Am Vorabendkonzert des Collegium Novum Zürich, das Globokar neben Mauricio Kagel und Bernd Alois Zimmermann präsentierte, wirkten auch etwas ältere Stücke erstaunlich aktuell. In Dialog über Erde für Soloperkussion (1994) beispielsweise, von Julien Mégroz kongenial interpretiert, dreht sich alles um Wasser. Alle Arten von Rasseln kommen ausser- und innerhalb eines mit Wasser gefüllten transparenten Plexiglasbehälters zum Klingen, wodurch optisch und klanglich die Resonanz verschiedener Elemente vor Augen und Ohren geführt und die mit dem Titel verknüpfte Erwartungshaltung unterwandert wird.
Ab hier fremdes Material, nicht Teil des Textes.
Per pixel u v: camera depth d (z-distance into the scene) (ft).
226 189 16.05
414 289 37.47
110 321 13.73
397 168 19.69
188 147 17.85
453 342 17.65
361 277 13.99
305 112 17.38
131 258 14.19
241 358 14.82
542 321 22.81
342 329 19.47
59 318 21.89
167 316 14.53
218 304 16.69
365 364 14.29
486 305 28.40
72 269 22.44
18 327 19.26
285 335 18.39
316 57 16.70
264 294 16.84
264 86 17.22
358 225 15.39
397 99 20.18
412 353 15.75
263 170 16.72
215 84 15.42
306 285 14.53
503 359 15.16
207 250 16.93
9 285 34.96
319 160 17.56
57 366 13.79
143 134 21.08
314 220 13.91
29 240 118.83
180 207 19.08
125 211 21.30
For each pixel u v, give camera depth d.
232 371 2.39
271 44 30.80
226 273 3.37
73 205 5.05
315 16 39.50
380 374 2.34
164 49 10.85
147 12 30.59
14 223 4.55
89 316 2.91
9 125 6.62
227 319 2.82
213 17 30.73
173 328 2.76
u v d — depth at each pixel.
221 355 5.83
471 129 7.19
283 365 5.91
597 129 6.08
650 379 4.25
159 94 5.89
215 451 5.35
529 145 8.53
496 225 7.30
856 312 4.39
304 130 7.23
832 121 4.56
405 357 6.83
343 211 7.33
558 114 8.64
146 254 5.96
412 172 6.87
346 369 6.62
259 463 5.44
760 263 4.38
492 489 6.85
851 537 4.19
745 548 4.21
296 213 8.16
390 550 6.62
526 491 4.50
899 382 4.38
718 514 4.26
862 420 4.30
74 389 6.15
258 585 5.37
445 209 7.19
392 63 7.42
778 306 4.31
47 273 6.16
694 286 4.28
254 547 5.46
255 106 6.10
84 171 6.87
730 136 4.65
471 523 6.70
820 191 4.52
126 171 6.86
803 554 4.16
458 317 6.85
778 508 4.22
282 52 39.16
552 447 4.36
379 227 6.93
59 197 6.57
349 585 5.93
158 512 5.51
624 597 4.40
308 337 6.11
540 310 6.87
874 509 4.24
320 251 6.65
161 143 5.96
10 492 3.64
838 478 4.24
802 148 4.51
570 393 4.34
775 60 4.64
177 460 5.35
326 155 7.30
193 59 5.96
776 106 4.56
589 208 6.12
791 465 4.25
In La Prison für acht Instrumente (2001) hingegen setzt Globokar Grillroste als Klangkörper ein, die visuell an Gefängnisgitter gemahnen. Dabei lässt er die Interpreten keinen einzigen ihrem Instrument gemässen, «normalen» Ton spielen. «Ein Stück wie La Prison verweigert sich allen gängigen Kriterien wie Klangschönheit und Klangorganisation», meinte Schubbe.

«Es ist das erste Mal, dass jemand mit der Lupe auf mein Schaffen guckt. Ich war immer froh, dass einige Freunde interessant fanden, was ich mache», äusserte sich Globokar scherzend zum Ausklang des Symposiums. In seinem hintersinnigen Humor steckt eine Spur Wahrheit. Seine Wichtigkeit für die musikalische Avantgarde wurde zwar oft gewürdigt. Die Veranstaltung der ZHdK sucht aber sowohl in Umfang wie auch Vertiefung ihresgleichen.